§ **What this task involves**
Go through the listing beneath this task and return every line that carries the string "pointer".

§ **Input data**
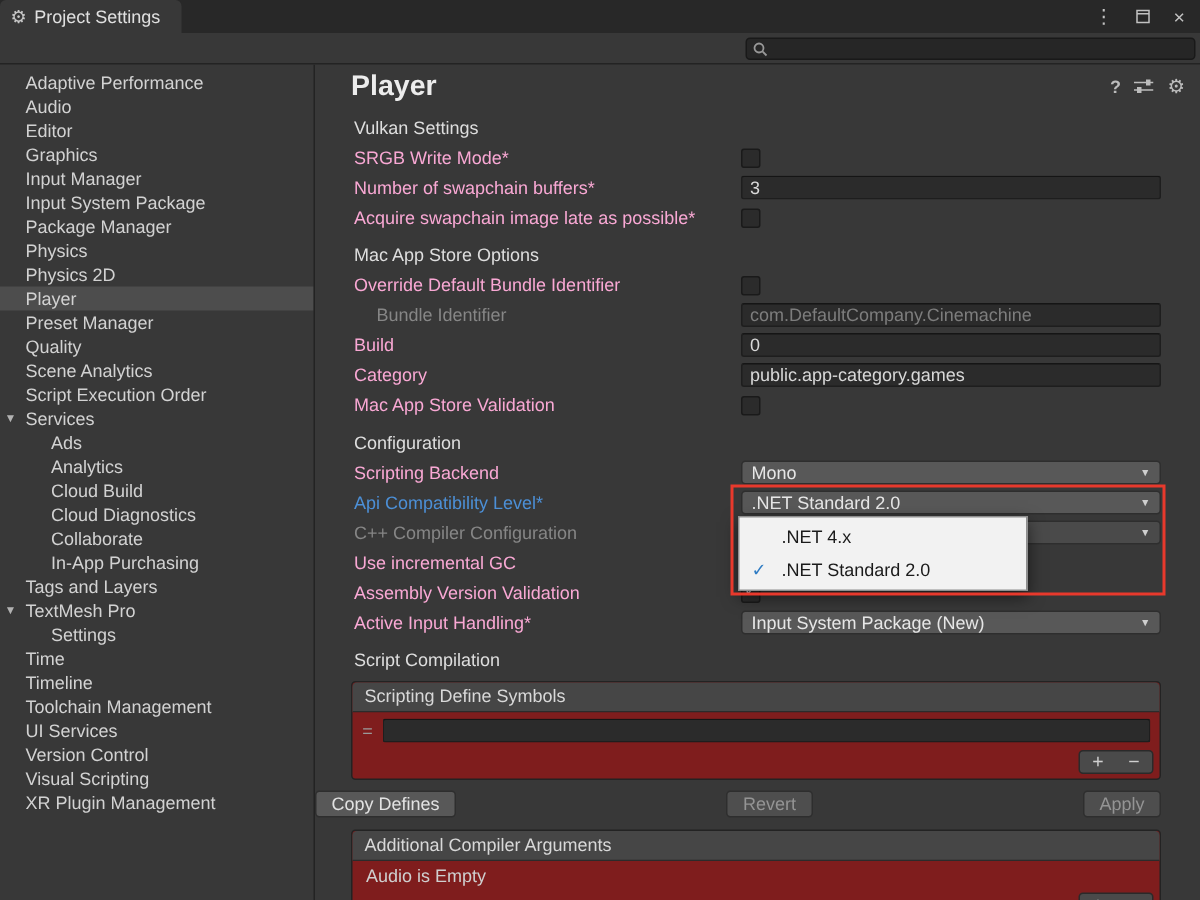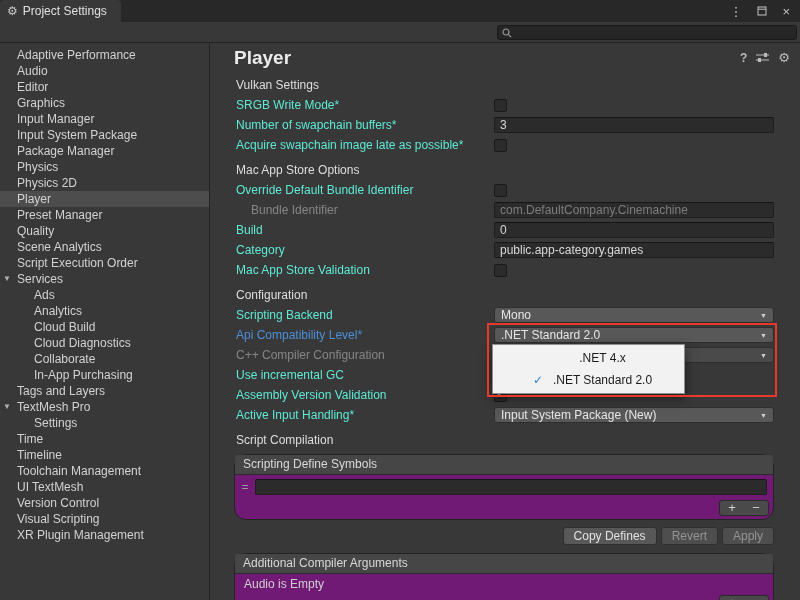--- a/index.html
+++ b/index.html
@@ -43,7 +43,7 @@
   .section { padding-top:5px; }
   .sec-h { height:20px; line-height:20px; padding-left:26px; font-weight:normal; color:#dedede; }
   .row { height:20px; display:flex; align-items:center; }
-  .lbl { width:284px; flex:0 0 284px; padding-left:26px; color:#5eead4;
+  .lbl { width:284px; flex:0 0 284px; padding-left:26px; color:#f9a8d4;
          white-space:nowrap; overflow:hidden; }
   .lbl.sub2 { padding-left:41px; }
   .lbl.disabled { color:#868686; }

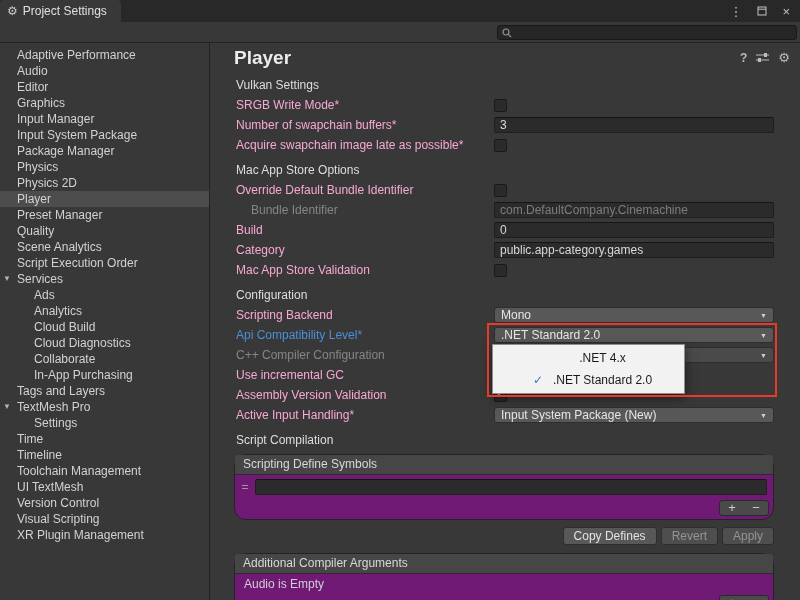--- a/index.html
+++ b/index.html
@@ -65,7 +65,7 @@
   .popup { position:absolute; left:282px; top:64px; width:193px; z-index:20;
            background:#f2f2f2; border:1px solid #8f8f8f; box-shadow:0 4px 10px rgba(0,0,0,.55);
            padding:2px 0; }
-  .popup-item { height:22px; display:flex; align-items:center; color:#1b1b1b; padding-left:8px; cursor:pointer;justify-content:center; }
+  .popup-item { height:22px; display:flex; align-items:center; color:#1b1b1b; padding-left:8px; cursor:pointer; }
   .popup-item .check { width:20px; color:#2f7cc4; font-size:12px; }
   .red-box { position:absolute; left:277px; top:43px; width:290px; height:74px;
              border:2px solid #e8392c; z-index:30; pointer-events:none; }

§ **Finished task**
-  .popup-item { height:22px; display:flex; align-items:center; color:#1b1b1b; padding-left:8px; cursor:pointer;justify-content:center; }
+  .popup-item { height:22px; display:flex; align-items:center; color:#1b1b1b; padding-left:8px; cursor:pointer; }
              border:2px solid #e8392c; z-index:30; pointer-events:none; }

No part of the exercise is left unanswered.